Abstract

Cemented carbides, known as the "teeth of industry", are widely used in aerospace, resource mining, equipment manufacturing, rail transit, and electronic information industries, among others. Additive manufacturing (AM) technology provides a new route for preparing geometrically complex cemented carbide parts. In this paper, we review the progress in respect of AM technology in WC-Co cemented carbides. We first introduce the two technology routes for AM of WC-Co cemented carbides: powder bed fusion (PBF), based on hot forming technology (e.g., selective laser sintering, selective laser melting, and selective electron beam melting), and forming–debinding–sintering (FDS), based on green-body cold forming along with debinding and sintering processes (e.g., binder jetting additive manufacturing–debinding–sintering, fused deposition modeling–debinding–sintering, and 3D gel printing–debinding–sintering).
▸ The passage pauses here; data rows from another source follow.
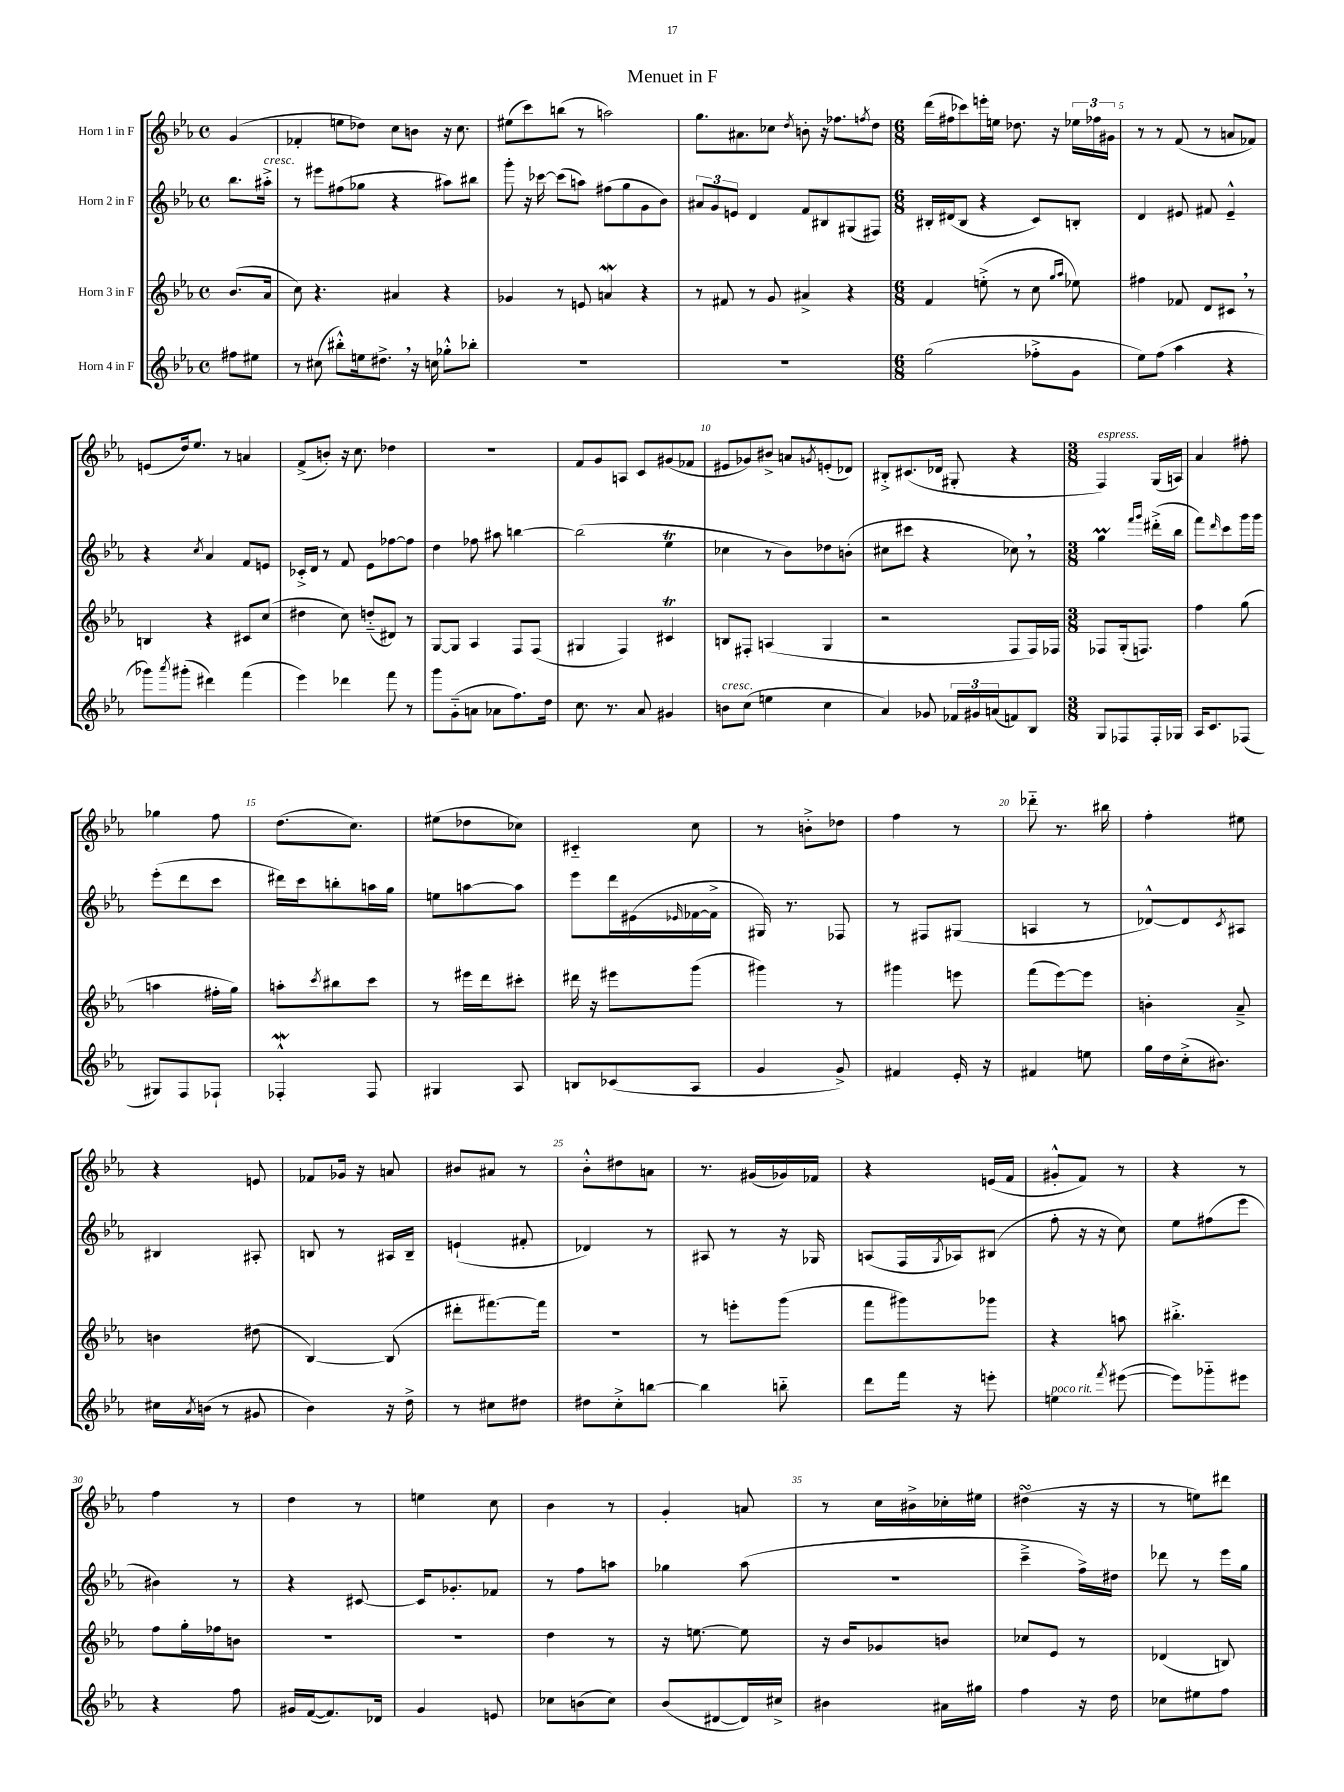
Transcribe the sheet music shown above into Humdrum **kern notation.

**kern	**kern	**kern	**kern
*staff4	*staff3	*staff2	*staff1
*clefG2	*clefG2	*clefG2	*clefG2
*k[b-e-a-]	*k[b-e-a-]	*k[b-e-a-]	*k[b-e-a-]
*M4/4	*M4/4	*M4/4	*M4/4
*met(c)	*met(c)	*met(c)	*met(c)
8ff#	(8.b-	8.bb-	(4g
8ee#	.	.	.
.	16a-	16aa#'^	.
=	=	=	=
8r	8cc)	8r	4f-'
(8cc#	4.r	8eee#	.
8bb#'^^)	.	(8ff#	8ee
16ee	.	8gg-	8dd-)
8.dd#^	.	.	.
.	4a#	4r	8cc
16r	.	.	8b
16cc	.	.	.
8gg-'^^	4r	8aa#)	16r
.	.	.	8.cc
8bb-'	.	8bb#	.
=	=	=	=
1r	4g-	8ggg'	(8ee#
.	.	16r	8ccc)
.	.	[16ccc-	.
.	8r	(8ccc-]	(8bb
.	8e	8aa)	8r
.	4a	(8ff#	2aa)
.	.	8gg	.
.	4r	8g	.
.	.	8b-)	.
=	=	=	=
1r	8r	12a#	8.gg
.	.	12g	.
.	8f#	.	.
.	.	12e	.
.	.	.	8.a#
.	8r	4d	.
.	8g	.	8cc-
.	.	.	8qdd
.	4a#^	8f	8b'
.	.	8B#	16r
.	.	.	8.ff-
.	4r	(8G#	.
.	.	.	8qff
.	.	8F#)	8dd
=	=	=	=
*M6/8	*M6/8	*M6/8	*M6/8
(2gg	4f	16B#'	(16ddd
.	.	(16d#	16ff#
.	.	8B#	8ccc-)
.	(8ee'^	4r	16eee'
.	.	.	16ee
.	8r	.	8.dd-
8ff-'^	8cc	8c)	.
.	.	.	16r
.	16qqgg	.	.
.	16qqaa-	.	.
8g	8ee-)	8B'	24ee-
.	.	.	24ff-
.	.	.	24g#
=	=	=	=
8ee-)	4ff#	4d	8r
(8ff	.	.	8r
4aa-	8f-	8e#	(8f
.	8d	8f#	8r
4r	8c#	4e#~^^	8a
.	8r	.	8f-)
=	=	=	=
8ggg-)	4B	4r	(8e
8qaaa-	.	.	.
(8ggg#'	.	.	16dd)
.	.	.	8.ee-
.	.	8qcc	.
4ddd#)	4r	4a-	.
.	.	.	8r
(4fff	8c#	8f	4a
.	(8cc	8e	.
=	=	=	=
4eee-)	4dd#	16c-'^	(8f^
.	.	16d	.
.	.	8r	8b')
4ddd-	8cc)	8f	16r
.	.	.	8.cc
.	(8dd'~	8e-	.
8fff	8d#)	[8ff-	4dd-
8r	8r	8ff-]	.
=	=	=	=
8ggg	[8G	4dd	2.r
(8g'~	8G]	.	.
8a	4A-	8ff-	.
8a-	.	8aa#	.
8.ff)	8F	[4bb	.
.	(8F	.	.
16dd	.	.	.
=	=	=	=
8.cc	4G#	(2bb]	8f
.	.	.	8g
8.r	.	.	.
.	4F)	.	8A
8a-	.	.	8c
4g#	4c#	4ee-	(8g#
.	.	.	8f-
=	=	=	=
8b	8B	4cc-	8e#
(8cc	8F#'	.	8g-)
4ee	(4A	8r	8b#^
.	.	8b-)	8a
.	.	.	8qg
4cc	4G	8dd-	(8e'
.	.	(8b'	8d-)
=	=	=	=
4a-)	2r	8cc#	8B#'^
.	.	8ccc#	(8.c#
8g-	.	4r	.
.	.	.	16d-
24f-	.	.	8G#'
24g#	.	.	.
(24a	.	.	.
8f)	8F	8cc-)	4r
8B-	16F)	8r	.
.	16F-	.	.
=	=	=	=
*M3/8	*M3/8	*M3/8	*M3/8
8G	8F-	4gg	4F)
8F-	(16G'	.	.
.	8.F)	.	.
.	.	16qqfff	.
.	.	16qqggg	.
16F-'	.	(16ddd#'^	(16G
16G-	.	16bb-	16A)
=	=	=	=
16A-	4ff	8fff)	4a-
8.c	.	.	.
.	.	16qqddd	.
.	.	8ccc	.
(8F-	(8gg	16ggg	8ff#'
.	.	16ggg	.
=	=	=	=
8G#)	4aa	(8eee-'	4gg-
8F	.	8ddd	.
8F-`	16ff#'	8ccc	8ff
.	16gg)	.	.
=	=	=	=
4F-'^^	8aa'	16ddd#)	(8.dd
.	.	16ccc	.
.	8qccc	.	.
.	8bb#	8bb'	.
.	.	.	8.cc)
8F-	8ccc	16aa	.
.	.	16gg	.
=	=	=	=
4G#	8r	8ee	(8ee#
.	16eee#	[8aa	8dd-
.	16ddd	.	.
8A-	8ccc#'	8aa]	8cc-)
=	=	=	=
8B	16ddd#	8eee-	4c#'~
.	16r	.	.
(8c-	8eee#	16ddd	.
.	.	(16e#	.
.	.	16qqe-	.
8A-	(8ggg	[16f-	8cc
.	.	16f-^]	.
=	=	=	=
4g	4ggg#)	16G#)	8r
.	.	8.r	.
.	.	.	8b'^
8g^)	8r	8F-	8dd-
=	=	=	=
4f#	4ggg#	8r	4ff
.	.	8F#	.
16e-'	8eee	(8G#	8r
16r	.	.	.
=	=	=	=
4f#	(8fff	4A	8ddd-'~
.	[8eee-)	.	8.r
8ee	8eee-]	8r	.
.	.	.	16bb#
=	=	=	=
16gg	4b'	[8d-^^)	4ff'
16dd	.	.	.
(16cc'^	.	8d-]	.
8.b#)	.	.	.
.	.	8qc	.
.	8a-~^	8A#	8ee#
=	=	=	=
16cc#	4b	4B#	4r
8qa-	.	.	.
(16b	.	.	.
8r	.	.	.
8g#	(8dd#	8A#'	8e
=	=	=	=
4b-)	[4B-)	8B	8f-
.	.	8r	16g-
.	.	.	16r
16r	(8B-]	16A#	8a
16dd^	.	16B~	.
=	=	=	=
8r	8ddd#'	(4e`	8b#
8cc#	[8.fff#)	.	8a#
8dd#	.	8f#'	8r
.	16fff#]	.	.
=	=	=	=
8dd#	4.r	4d-)	8b-'^^
8cc'^	.	.	8dd#
[8bb	.	8r	8a
=	=	=	=
4bb]	8r	8A#	8.r
.	8eee'	8r	.
.	.	.	(16g#
8bb'~	(8ggg	16r	16g-)
.	.	16G-	16f-
=	=	=	=
8ddd	8fff	(8A	4r
16fff	8ggg#)	16F	.
.	.	8qG	.
16r	.	16A-)	.
8eee'	8ggg-	(8B#	(16e
.	.	.	16f
=	=	=	=
4ee	4r	8ff'	8g#'^^
.	.	16r	8f)
.	.	16r	.
8qfff	.	.	.
([8eee#	8aa	8cc)	8r
=	=	=	=
8eee#])	4.bb#'^	8ee-	4r
8ggg-'~	.	(8ff#	.
8eee#	.	8eee-	8r
=	=	=	=
4r	8ff	4b#)	4ff
.	16gg'	.	.
.	16ff-	.	.
8ff	8b	8r	8r
=	=	=	=
16g#	4.r	4r	4dd
([16f	.	.	.
8.f])	.	.	.
.	.	[8c#	8r
16d-	.	.	.
=	=	=	=
4g	4.r	16c#]	4ee
.	.	8.g-'	.
8e	.	8f-	8cc
=	=	=	=
8cc-	4dd	8r	4b-
(8b	.	8ff	.
8cc-)	8r	8aa	8r
=	=	=	=
(8b-	16r	4gg-	4g'
.	[8.ee	.	.
[8d#	.	.	.
16d#])	8ee]	(8aa-	8a
16cc#^	.	.	.
=	=	=	=
4b#	16r	4.r	8r
.	16b-	.	.
.	8g-	.	16cc
.	.	.	16b#^
16a#	8b	.	16cc-'
16gg#	.	.	16ee#
=	=	=	=
4ff	8cc-	4ccc~^	(4dd#
.	8e-	.	.
16r	8r	16ff^)	16r
16dd	.	16dd#	16r
=	=	=	=
8cc-	(4d-	8ddd-	8r
8ee#	.	8r	8ee)
8ff	8B)	16eee-	8ddd#
.	.	16gg	.
==	==	==	==
*-	*-	*-	*-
Furthermore, we analyze the key influencing factors in respect of the densification, metallurgical defects, microstructure evolution, and mechanical properties of WC-Co cemented carbides prepared using AM. We conclude that the critical problem in preparing WC-Co cemented carbides via PBF is the prevention of cracking and reducing porosity to improve the relative density, as well as avoiding the η phase. However, although FDS has shortcomings, including complex feedstock preparation (binder) and a long technological process, this technology shows promise for preparing high-performance WC-Co cemented carbides, because it sufficiently combines the advantages of AM and powder metallurgy. Finally, we identify and delineate the current research gaps and prospects of AM in respect of WC-Co cemented carbides from four aspects.